January 26, 2004
For those interested in reading an amusing and well written account about the SCO case, here it is (thanks Patrice!)
I.B.M. looks like the pretty good guy in all of this but indeed they of course do things that are typical of a corporate giant who makes big bucks off of patents. But really they should at least stick to technology patents and not the likes of How to Pay an Open Source Developer. Lame. Yeah they should just stick to what they do best software patents
During the huge anti-war protests last winter, Chicago did not figure prominently. In the US context, NYC and San Francisco got most of the coverage, which is too surprising given America is really a bi-coastal nation with the middle being, you know, “just the flatlands” with nice wholesome people (the midwest) and those large states with big mountains, generous driving limitis, and a dearth of people (Utah, Nevada, Montana etc). And anway, the turnout was apparently not that high in Chitown, again not too surprising: you try protesting in the cold-and-wind-and-misery-factory that is a typical midwest winter.

(EXERCISE DATA)

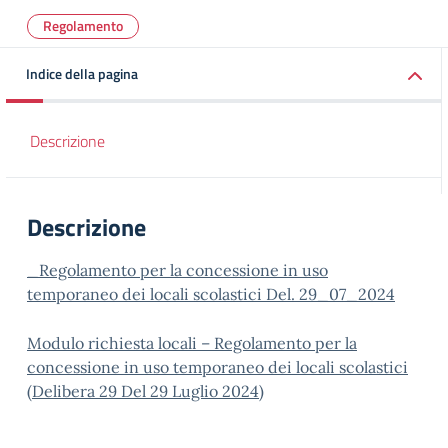
Regolamento
Indice della pagina
Descrizione
Descrizione
_Regolamento per la concessione in uso
temporaneo dei locali scolastici Del. 29_07_2024
Modulo richiesta locali – Regolamento per la
concessione in uso temporaneo dei locali scolastici
(Delibera 29 Del 29 Luglio 2024)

(REQUIREMENT)
In the blog post, which cities got most of the US coverage of last winter's anti-war protests?

(TASK ANSWER)
NYC and San Francisco